**** Input
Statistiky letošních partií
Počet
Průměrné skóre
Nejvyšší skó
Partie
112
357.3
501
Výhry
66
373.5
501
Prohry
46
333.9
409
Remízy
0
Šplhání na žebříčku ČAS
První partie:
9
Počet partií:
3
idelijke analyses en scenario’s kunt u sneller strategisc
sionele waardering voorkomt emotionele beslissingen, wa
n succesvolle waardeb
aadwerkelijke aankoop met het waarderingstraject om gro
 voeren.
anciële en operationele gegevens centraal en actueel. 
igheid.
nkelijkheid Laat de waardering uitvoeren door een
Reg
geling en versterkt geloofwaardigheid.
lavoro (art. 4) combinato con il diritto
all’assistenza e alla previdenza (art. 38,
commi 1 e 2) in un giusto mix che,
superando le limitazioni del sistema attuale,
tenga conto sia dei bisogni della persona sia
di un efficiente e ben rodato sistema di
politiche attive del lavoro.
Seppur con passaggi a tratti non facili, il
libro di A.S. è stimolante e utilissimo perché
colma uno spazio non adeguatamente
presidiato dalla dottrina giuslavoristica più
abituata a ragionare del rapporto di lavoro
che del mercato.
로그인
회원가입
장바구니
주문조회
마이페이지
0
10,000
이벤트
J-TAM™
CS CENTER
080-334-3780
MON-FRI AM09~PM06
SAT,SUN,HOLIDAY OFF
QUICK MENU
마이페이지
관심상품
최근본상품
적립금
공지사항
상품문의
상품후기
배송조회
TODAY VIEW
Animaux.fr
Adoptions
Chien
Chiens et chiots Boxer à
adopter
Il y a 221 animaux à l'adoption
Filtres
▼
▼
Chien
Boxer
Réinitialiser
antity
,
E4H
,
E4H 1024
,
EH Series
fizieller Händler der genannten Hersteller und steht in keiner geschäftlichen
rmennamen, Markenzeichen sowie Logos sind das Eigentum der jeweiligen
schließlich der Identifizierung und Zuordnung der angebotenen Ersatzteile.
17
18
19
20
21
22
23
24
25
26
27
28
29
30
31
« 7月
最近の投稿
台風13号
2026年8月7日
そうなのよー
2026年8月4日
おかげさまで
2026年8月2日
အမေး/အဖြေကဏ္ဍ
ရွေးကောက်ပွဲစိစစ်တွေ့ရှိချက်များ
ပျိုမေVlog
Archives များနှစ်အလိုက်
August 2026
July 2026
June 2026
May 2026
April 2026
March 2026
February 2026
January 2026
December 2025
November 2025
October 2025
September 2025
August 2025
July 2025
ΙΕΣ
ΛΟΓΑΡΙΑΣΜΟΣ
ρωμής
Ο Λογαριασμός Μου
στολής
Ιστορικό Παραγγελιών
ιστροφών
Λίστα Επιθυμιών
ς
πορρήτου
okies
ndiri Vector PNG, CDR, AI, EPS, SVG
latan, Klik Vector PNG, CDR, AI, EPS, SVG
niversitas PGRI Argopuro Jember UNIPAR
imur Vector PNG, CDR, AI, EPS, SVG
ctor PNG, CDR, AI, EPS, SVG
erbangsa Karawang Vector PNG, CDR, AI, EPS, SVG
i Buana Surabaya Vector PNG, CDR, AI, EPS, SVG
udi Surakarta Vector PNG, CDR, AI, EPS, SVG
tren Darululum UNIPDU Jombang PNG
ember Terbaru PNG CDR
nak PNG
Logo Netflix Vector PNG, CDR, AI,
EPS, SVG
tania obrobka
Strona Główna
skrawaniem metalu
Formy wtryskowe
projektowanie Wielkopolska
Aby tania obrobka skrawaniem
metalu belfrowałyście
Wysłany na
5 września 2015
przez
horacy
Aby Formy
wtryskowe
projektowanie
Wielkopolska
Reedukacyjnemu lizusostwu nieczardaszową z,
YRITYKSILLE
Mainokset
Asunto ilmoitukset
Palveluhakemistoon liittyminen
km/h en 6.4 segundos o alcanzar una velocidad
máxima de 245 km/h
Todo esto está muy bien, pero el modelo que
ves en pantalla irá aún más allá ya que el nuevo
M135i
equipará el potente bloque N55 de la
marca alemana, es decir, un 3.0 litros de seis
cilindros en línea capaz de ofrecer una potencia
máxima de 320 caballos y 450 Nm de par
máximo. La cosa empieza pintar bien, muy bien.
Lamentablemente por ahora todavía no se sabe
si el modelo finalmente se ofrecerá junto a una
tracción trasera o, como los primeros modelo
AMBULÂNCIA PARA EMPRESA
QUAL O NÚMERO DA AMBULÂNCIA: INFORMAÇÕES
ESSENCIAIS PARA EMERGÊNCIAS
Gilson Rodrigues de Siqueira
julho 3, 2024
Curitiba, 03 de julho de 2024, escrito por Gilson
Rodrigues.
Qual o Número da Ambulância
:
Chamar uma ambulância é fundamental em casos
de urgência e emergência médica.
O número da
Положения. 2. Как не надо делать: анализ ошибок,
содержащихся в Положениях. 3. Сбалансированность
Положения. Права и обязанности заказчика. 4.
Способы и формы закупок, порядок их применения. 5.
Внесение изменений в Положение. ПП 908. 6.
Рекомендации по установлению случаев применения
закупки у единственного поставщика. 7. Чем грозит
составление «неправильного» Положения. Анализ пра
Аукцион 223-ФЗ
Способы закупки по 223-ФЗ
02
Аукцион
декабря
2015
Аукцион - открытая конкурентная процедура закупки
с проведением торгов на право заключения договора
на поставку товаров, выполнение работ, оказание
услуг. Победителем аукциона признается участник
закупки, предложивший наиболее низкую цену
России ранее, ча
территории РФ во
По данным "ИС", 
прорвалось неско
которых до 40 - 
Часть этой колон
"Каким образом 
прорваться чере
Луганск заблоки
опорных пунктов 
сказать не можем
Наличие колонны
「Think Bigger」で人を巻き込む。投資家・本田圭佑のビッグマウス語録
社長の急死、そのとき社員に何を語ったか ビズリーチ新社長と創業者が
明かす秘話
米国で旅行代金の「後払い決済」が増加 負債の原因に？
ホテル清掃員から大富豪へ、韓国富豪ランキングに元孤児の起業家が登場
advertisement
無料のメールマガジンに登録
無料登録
********
__Work instruction__: Write out exactly the lines above between the line with "latan, Klik Vector PNG, CDR, AI, EPS, SVG" and the line with "máxima de 320 caballos y 450 Nm de par", inclusive, and nothing beyond them.

__Response area__:
latan, Klik Vector PNG, CDR, AI, EPS, SVG
niversitas PGRI Argopuro Jember UNIPAR
imur Vector PNG, CDR, AI, EPS, SVG
ctor PNG, CDR, AI, EPS, SVG
erbangsa Karawang Vector PNG, CDR, AI, EPS, SVG
i Buana Surabaya Vector PNG, CDR, AI, EPS, SVG
udi Surakarta Vector PNG, CDR, AI, EPS, SVG
tren Darululum UNIPDU Jombang PNG
ember Terbaru PNG CDR
nak PNG
Logo Netflix Vector PNG, CDR, AI,
EPS, SVG
tania obrobka
Strona Główna
skrawaniem metalu
Formy wtryskowe
projektowanie Wielkopolska
Aby tania obrobka skrawaniem
metalu belfrowałyście
Wysłany na
5 września 2015
przez
horacy
Aby Formy
wtryskowe
projektowanie
Wielkopolska
Reedukacyjnemu lizusostwu nieczardaszową z,
YRITYKSILLE
Mainokset
Asunto ilmoitukset
Palveluhakemistoon liittyminen
km/h en 6.4 segundos o alcanzar una velocidad
máxima de 245 km/h
Todo esto está muy bien, pero el modelo que
ves en pantalla irá aún más allá ya que el nuevo
M135i
equipará el potente bloque N55 de la
marca alemana, es decir, un 3.0 litros de seis
cilindros en línea capaz de ofrecer una potencia
máxima de 320 caballos y 450 Nm de par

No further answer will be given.